The front door was on the other side of the dance floor, and as she made her way through the Monday-night DJ crowd, she compensated for the drinking with a too-careful stride, head held high, level, arms extended a few inches from her sides, eyes straight ahead, cigarette burning. No one danced at that club. They just stood around, shoulder-to-shoulder, nodding their heads to the beat. Susan had to touch people to get them to part for her, a shoulder, an upper arm, and they would melt a few inches back so she could pass. She could feel their eyes follow her. Susan knew she attracted attention. It wasn’t that she was pretty exactly. Her look belonged in the 1920s: a wide face with a large forehead that tapered to a small chin, skinny limbs, a rosebud mouth, and a flat chest. Her chin-length hair and very short bangs made her look even more like a deranged flapper. Striking was definitely the word for it. Without the pink hair, she might even have been beautiful. But it distracted from the sweetness of her features, making her look harder. Which was sort of the point.

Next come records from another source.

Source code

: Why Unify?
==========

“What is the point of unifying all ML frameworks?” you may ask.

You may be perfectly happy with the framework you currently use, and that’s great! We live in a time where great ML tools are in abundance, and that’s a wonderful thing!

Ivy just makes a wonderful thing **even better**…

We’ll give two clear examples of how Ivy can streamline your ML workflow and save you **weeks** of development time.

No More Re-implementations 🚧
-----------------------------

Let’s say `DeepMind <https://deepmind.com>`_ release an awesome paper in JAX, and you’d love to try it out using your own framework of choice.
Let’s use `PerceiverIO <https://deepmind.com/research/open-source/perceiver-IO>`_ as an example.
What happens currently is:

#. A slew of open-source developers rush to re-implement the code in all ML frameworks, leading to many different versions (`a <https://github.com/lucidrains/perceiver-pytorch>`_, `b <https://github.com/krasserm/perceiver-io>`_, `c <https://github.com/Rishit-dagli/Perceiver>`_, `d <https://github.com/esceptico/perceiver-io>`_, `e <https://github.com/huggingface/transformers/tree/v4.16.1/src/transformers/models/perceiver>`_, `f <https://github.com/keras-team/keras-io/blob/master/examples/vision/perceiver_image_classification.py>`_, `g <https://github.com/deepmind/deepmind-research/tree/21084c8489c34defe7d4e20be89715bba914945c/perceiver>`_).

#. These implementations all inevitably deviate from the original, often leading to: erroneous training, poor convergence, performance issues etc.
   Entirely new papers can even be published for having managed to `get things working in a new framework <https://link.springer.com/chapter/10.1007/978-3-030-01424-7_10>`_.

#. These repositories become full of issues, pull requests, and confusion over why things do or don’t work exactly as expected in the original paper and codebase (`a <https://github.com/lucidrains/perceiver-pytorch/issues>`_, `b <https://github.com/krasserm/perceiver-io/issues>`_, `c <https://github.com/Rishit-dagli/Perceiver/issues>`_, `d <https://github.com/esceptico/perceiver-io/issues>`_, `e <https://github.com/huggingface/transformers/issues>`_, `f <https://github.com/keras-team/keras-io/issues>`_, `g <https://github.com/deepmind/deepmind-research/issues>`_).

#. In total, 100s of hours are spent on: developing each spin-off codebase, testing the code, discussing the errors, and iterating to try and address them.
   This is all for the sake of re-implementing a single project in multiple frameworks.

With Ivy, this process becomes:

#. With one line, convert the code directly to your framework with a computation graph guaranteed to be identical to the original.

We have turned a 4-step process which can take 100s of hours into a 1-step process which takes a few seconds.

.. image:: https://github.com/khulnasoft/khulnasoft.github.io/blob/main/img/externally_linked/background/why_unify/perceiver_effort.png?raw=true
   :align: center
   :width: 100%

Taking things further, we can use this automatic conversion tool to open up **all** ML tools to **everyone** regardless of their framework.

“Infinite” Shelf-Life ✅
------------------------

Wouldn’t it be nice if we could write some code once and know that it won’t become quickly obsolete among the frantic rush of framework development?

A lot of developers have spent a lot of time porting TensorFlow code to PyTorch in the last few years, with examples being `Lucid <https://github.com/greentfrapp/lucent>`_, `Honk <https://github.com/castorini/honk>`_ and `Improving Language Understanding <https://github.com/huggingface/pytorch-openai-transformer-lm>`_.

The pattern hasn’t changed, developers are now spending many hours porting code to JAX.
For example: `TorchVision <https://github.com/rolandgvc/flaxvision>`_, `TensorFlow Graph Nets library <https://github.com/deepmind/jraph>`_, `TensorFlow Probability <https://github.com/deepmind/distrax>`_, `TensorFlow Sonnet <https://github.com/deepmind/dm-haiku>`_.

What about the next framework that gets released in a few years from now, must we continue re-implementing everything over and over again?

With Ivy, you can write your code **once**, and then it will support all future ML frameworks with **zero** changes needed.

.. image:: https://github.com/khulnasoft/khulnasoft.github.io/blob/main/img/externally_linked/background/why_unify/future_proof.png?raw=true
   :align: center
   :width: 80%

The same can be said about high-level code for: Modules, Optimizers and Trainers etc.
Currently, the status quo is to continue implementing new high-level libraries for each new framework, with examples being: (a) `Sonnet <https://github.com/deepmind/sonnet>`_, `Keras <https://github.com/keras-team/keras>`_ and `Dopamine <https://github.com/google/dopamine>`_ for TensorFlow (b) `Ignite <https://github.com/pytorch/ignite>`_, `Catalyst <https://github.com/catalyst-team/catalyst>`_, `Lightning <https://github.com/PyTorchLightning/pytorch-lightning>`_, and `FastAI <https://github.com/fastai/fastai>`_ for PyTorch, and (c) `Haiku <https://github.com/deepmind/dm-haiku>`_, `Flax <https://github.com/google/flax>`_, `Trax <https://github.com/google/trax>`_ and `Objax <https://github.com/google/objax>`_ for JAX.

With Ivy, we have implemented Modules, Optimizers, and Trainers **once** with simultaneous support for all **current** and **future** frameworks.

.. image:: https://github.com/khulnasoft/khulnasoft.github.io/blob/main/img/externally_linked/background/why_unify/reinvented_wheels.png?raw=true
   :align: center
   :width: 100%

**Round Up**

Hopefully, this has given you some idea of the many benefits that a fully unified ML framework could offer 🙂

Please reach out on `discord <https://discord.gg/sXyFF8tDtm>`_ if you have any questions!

She got to the door, squeezed past the bouncer, and felt the crisp fresh air wash over her. The club was in Old Town, which up until recently had been called “Skid Row.” Back when people still called Portland “Stumptown,” there had been a thriving Shanghai business in that part of town, and thousands of loggers and sailors had gone into a bar or brothel, only to wake up in the hold of a boat. These days, Portland ’s biggest industries were tourism and high-tech, many of Old Town’s weathered turn-of-the-century brick buildings were being redeveloped as lofts, and you could tour the Shanghai tunnels for twelve dollars.
Everything changed eventually.
Susan dropped what was left of the cigarette on the wet cement, ground it under the heel of her boot, leaned up against the brick wall of the club, and closed her eyes.
“Do you want to smoke a joint?”
She opened her eyes. “Fuck, Ethan,” she said. “You scared the shit out of me. I didn’t think you heard me in there.”
Ethan grinned. “I was right behind you.”
“I was listening to the rain,” Susan said, lifting her chin at the glistening black street. She smiled slowly at Ethan. She had only known him about two hours, and she was beginning to suspect that he was smitten. He was not her usual type. He was in his late twenties, in that particular punk-rock way. He probably wore cords and a hooded sweatshirt every day. He lived with five other guys in a crappy house in a cheap part of town. He’d worked in a record store for eight years, played in three bands, listened to Iggy Pop, the Velvet Underground. He smoked pot and drank beer, but not the cheap stuff. “Do you have a one-hitter?”
He nodded happily.
“Let’s walk around the block,” she said, taking his hand, arm swinging, leading him out into the steady spit of Portland rain.
He loaded the one-hitter as they walked and passed it to her for the virgin drag. She took a hit, feeling the satisfying burn in her lungs before she exhaled. She placed the one-hitter in his mouth and guided him around the corner of the building they were passing. There wasn’t much traffic in that part of town at night. She put her face right in front of his. He was taller, so she was looking up.
“Do you want a blow job?” she asked gravely.
He smiled that sort of dumb smile that guys get when they cannot believe their good luck. “Uh, sure.”
Susan smiled back. She had given her first blow job at fourteen. She’d had a good teacher. “Really?” She tilted her head in an exaggerated expression of surprise. “That’s funny. Since you haven’t been taking my calls.”
“What?”
Their noses were almost touching. “I’ve left you eleven messages, Ethan. About Molly Palmer.”
His smile vanished and a coin slot-shaped furrow appeared between his eyebrows. “Excuse me?”
“She was your college girlfriend, right? Did she ever tell you about her relationship with the senator?”
Ethan tried to back up, realized he was against a wall, and instead shifted awkwardly before settling on crossing him arms. “Who are you?”